Friday of the First Week of Lent
The first reading features a very visceral complaint against God: “the Lord’s way is not fair!” Like a child willing to say anything to get out of punishment, we complain to God about the unfairness of His ways, of how a good person gone bad may be condemned, while the bad person gone good may be saved. God responds that His ways are fair, but ours unfair. Based on whether you have sinned and are unrepentant, or sinned and repented, you are treated accordingly. The Psalm for today lets this realization sink in: God is truly fair, and so “who can stand?” So, like the child that has accepted the guilt, we cry “out of the depths.” We see where we have gone without God, and are terrified like a watchman in the night, with nothing but a weapon and torch to guard against what lurks in the darkness.

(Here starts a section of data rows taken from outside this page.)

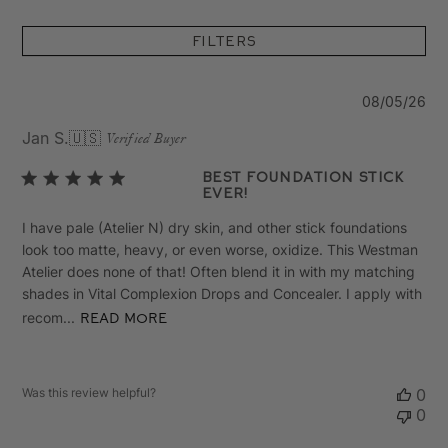
Filters
Pu
08/05/26
da
Jan S.
🇺🇸
Verified Buyer
Best Foundation Stick
Ever!
I have pale (Atelier N) dry skin, and other stick foundations
look too matte, heavy, or even worse, oxidize. This Westman
Atelier does none of that! Often blend it in with my matching
shades in Vital Complexion Drops and Concealer. I apply with
recom...
Read more
Was this review helpful?
0
0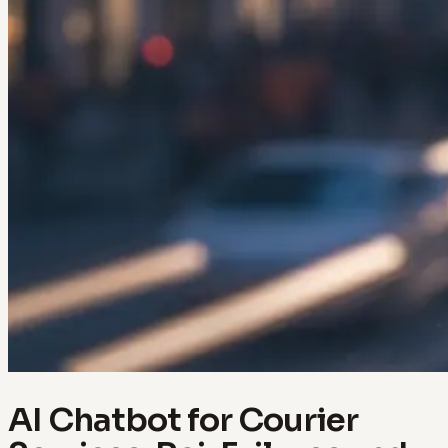
AI Chatbot for Courier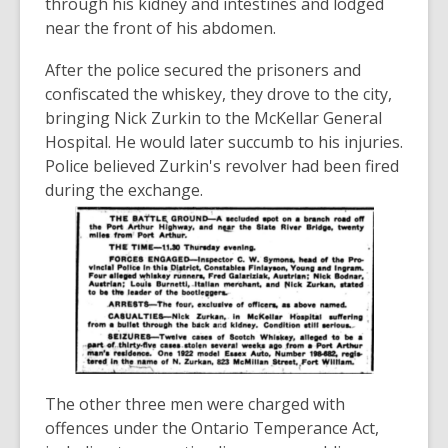
through his kidney and intestines and lodged
near the front of his abdomen.
After the police secured the prisoners and
confiscated the whiskey, they drove to the city,
bringing Nick Zurkin to the McKellar General
Hospital. He would later succumb to his injuries.
Police believed Zurkin's revolver had been fired
during the exchange.
The other three men were charged with
offences under the Ontario Temperance Act,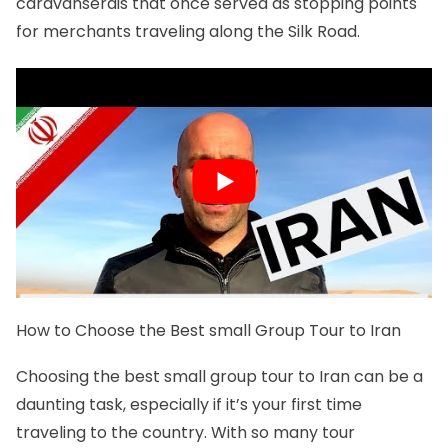
caravanserais that once served as stopping points
for merchants traveling along the Silk Road.
How to Choose the Best small Group Tour to Iran
Choosing the best small group tour to Iran can be a
daunting task, especially if it’s your first time
traveling to the country. With so many tour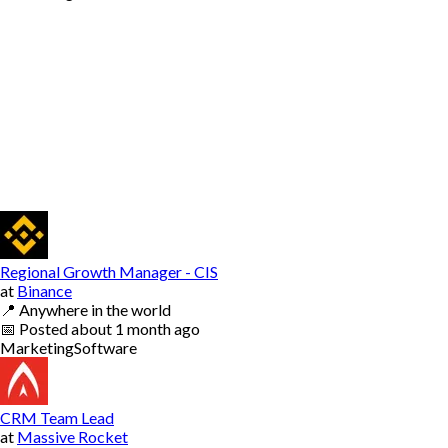
Regional Growth Manager - CIS
at
Binance
📍
Anywhere in the world
📅
Posted
about 1 month ago
Marketing
Software
CRM Team Lead
at
Massive Rocket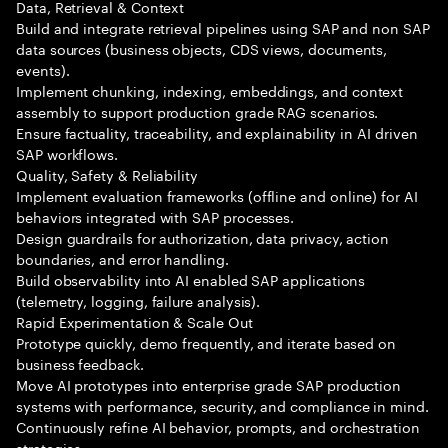
Data, Retrieval & Context
Build and integrate retrieval pipelines using SAP and non SAP
data sources (business objects, CDS views, documents,
events).
Implement chunking, indexing, embeddings, and context
assembly to support production grade RAG scenarios.
Ensure factuality, traceability, and explainability in AI driven
SAP workflows.
Quality, Safety & Reliability
Implement evaluation frameworks (offline and online) for AI
behaviors integrated with SAP processes.
Design guardrails for authorization, data privacy, action
boundaries, and error handling.
Build observability into AI enabled SAP applications
(telemetry, logging, failure analysis).
Rapid Experimentation & Scale Out
Prototype quickly, demo frequently, and iterate based on
business feedback.
Move AI prototypes into enterprise grade SAP production
systems with performance, security, and compliance in mind.
Continuously refine AI behavior, prompts, and orchestration
strategies.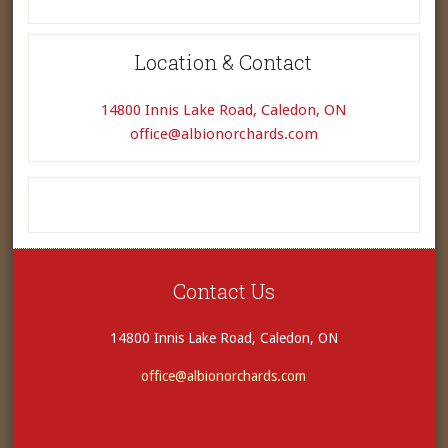
Location & Contact
14800 Innis Lake Road, Caledon, ON
office@albionorchards.com
Contact Us
14800 Innis Lake Road, Caledon, ON
office@albionorchards.com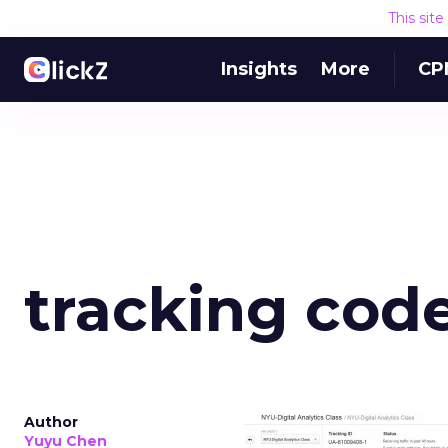
This sit
Insights
More
CP
tracking cod
Author
Yuyu Chen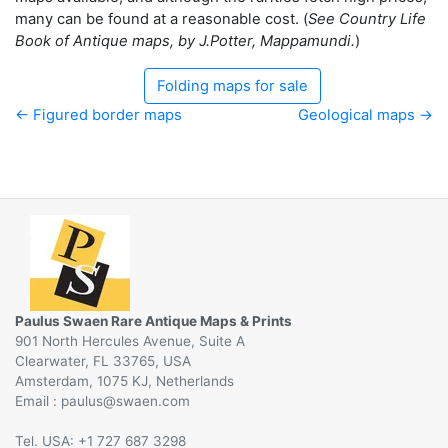
many can be found at a reasonable cost. (
See Country Life
Book of Antique maps, by J.Potter, Mappamundi.
)
Folding maps for sale
← Figured border maps
Geological maps →
Paulus Swaen Rare Antique Maps & Prints
901 North Hercules Avenue, Suite A
Clearwater, FL 33765, USA
Amsterdam, 1075 KJ, Netherlands
Email :
@
Tel. USA: +1 727 687 3298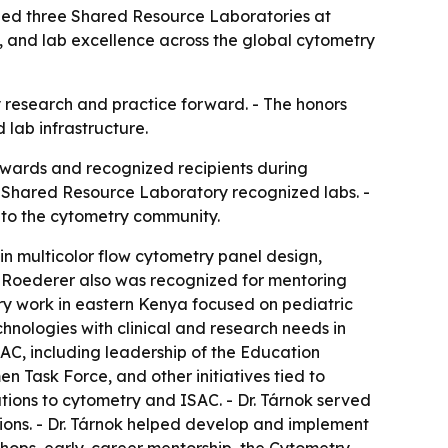
zed three Shared Resource Laboratories at
, and lab excellence across the global cytometry
ry research and practice forward. - The honors
 lab infrastructure.
Awards and recognized recipients during
 Shared Resource Laboratory recognized labs. -
e to the cytometry community.
in multicolor flow cytometry panel design,
. Roederer also was recognized for mentoring
ry work in eastern Kenya focused on pediatric
nologies with clinical and research needs in
SAC, including leadership of the Education
 Task Force, and other initiatives tied to
utions to cytometry and ISAC. - Dr. Tárnok served
ions. - Dr. Tárnok helped develop and implement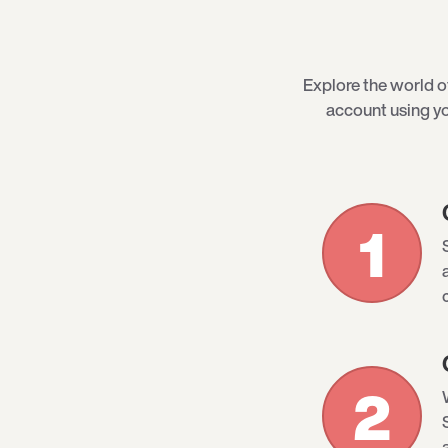
Explore the world 
account using yo
1
2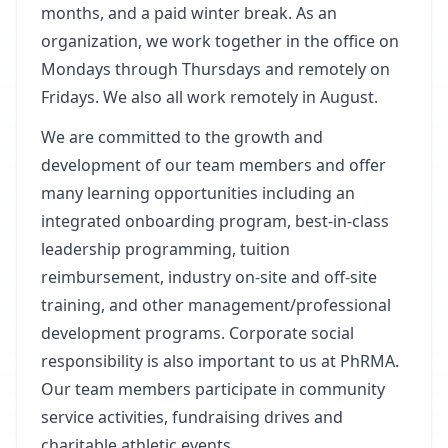
months, and a paid winter break. As an
organization, we work together in the office on
Mondays through Thursdays and remotely on
Fridays. We also all work remotely in August.
We are committed to the growth and
development of our team members and offer
many learning opportunities including an
integrated onboarding program, best-in-class
leadership programming, tuition
reimbursement, industry on-site and off-site
training, and other management/professional
development programs. Corporate social
responsibility is also important to us at PhRMA.
Our team members participate in community
service activities, fundraising drives and
charitable athletic events.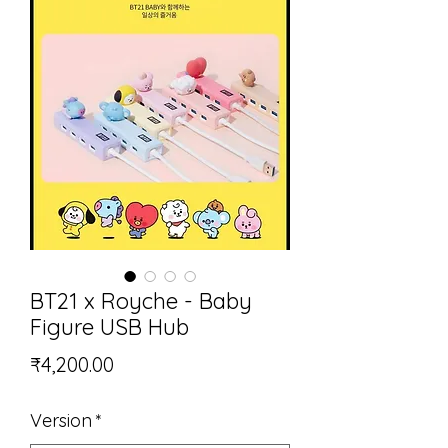
BT21 x Royche - Baby
Figure USB Hub
Price
₹4,200.00
Version
*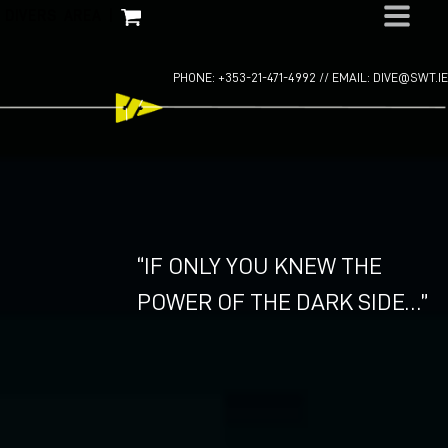
Skip
DIVERS AREA
|
to
content
PHONE: +353-21-471-4992 //
EMAIL: DIVE@SWT.IE
“IF ONLY YOU KNEW THE
POWER OF THE DARK SIDE…”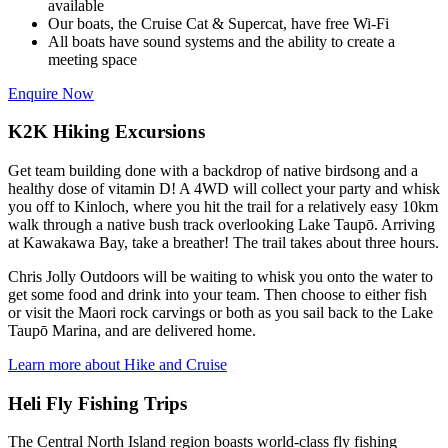
available
Our boats, the Cruise Cat & Supercat, have free Wi-Fi
All boats have sound systems and the ability to create a
meeting space
Enquire Now
K2K Hiking Excursions
Get team building done with a backdrop of native birdsong and a
healthy dose of vitamin D! A 4WD will collect your party and whisk
you off to Kinloch, where you hit the trail for a relatively easy 10km
walk through a native bush track overlooking Lake Taupō. Arriving
at Kawakawa Bay, take a breather! The trail takes about three hours.
Chris Jolly Outdoors will be waiting to whisk you onto the water to
get some food and drink into your team. Then choose to either fish
or visit the Maori rock carvings or both as you sail back to the Lake
Taupō Marina, and are delivered home.
Learn more about Hike and Cruise
Heli Fly Fishing Trips
The Central North Island region boasts world-class fly fishing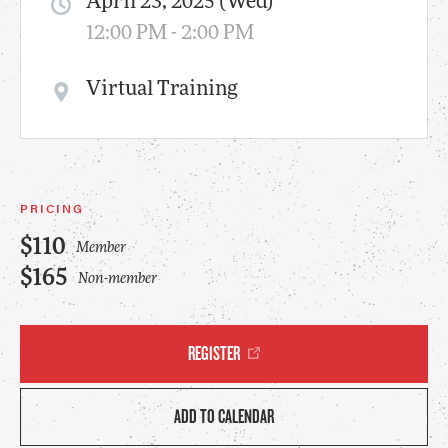
April 23, 2025 (Wed)
12:00 PM - 2:00 PM
Virtual Training
PRICING
$110
Member
$165
Non-member
REGISTER
ADD TO CALENDAR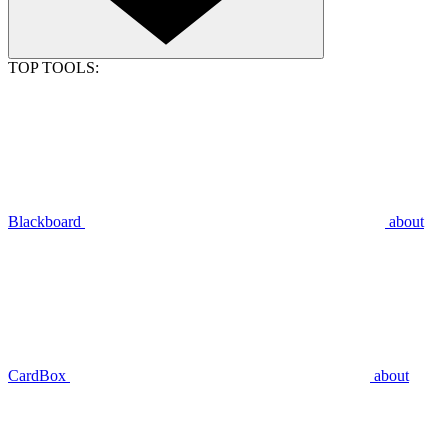
TOP TOOLS:
Blackboard
about
CardBox
about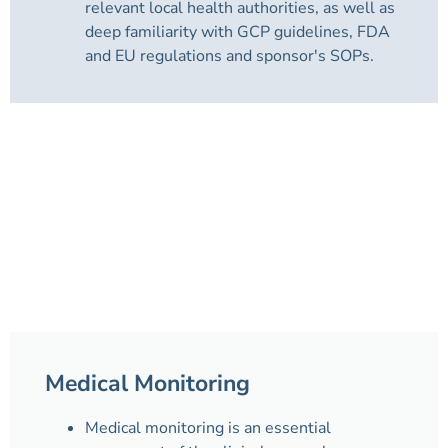
relevant local health authorities, as well as
deep familiarity with GCP guidelines, FDA
and EU regulations and sponsor's SOPs.
Medical Monitoring
Medical monitoring is an essential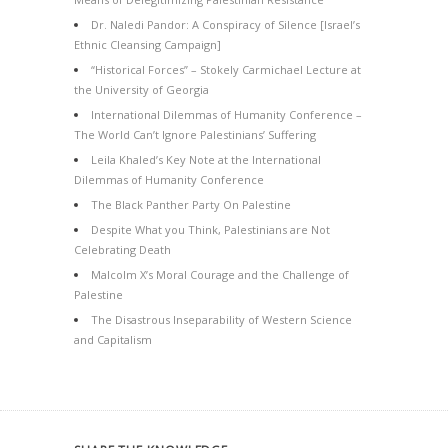
Dr. Naledi Pandor: A Conspiracy of Silence [Israel’s
Ethnic Cleansing Campaign]
“Historical Forces” – Stokely Carmichael Lecture at
the University of Georgia
International Dilemmas of Humanity Conference –
The World Can’t Ignore Palestinians’ Suffering
Leila Khaled’s Key Note at the International
Dilemmas of Humanity Conference
The Black Panther Party On Palestine
Despite What you Think, Palestinians are Not
Celebrating Death
Malcolm X’s Moral Courage and the Challenge of
Palestine
The Disastrous Inseparability of Western Science
and Capitalism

The gospel reading then takes things even further: it is not only actions we have done which have placed us in this darkness, but the thoughts and movements in our hearts. The darkness is not merely something external, something “out there.” It has made its home within us. The actions which God rightly condemns us for have their origins in us. But the darkness in us does not have the last word. The ending of both the first reading and the Psalm today make it abundantly clear: God wishes to banish the darkness from us. The sentinel knows that dawn will banish the darkness in a way that his small torch cannot, and Israel knows that the Lord can banish our inner darkness in a way that we cannot. As we consider the words of Scripture today, we must take a hard look at where the darkness lies within us so that we can call upon the Lord to banish it.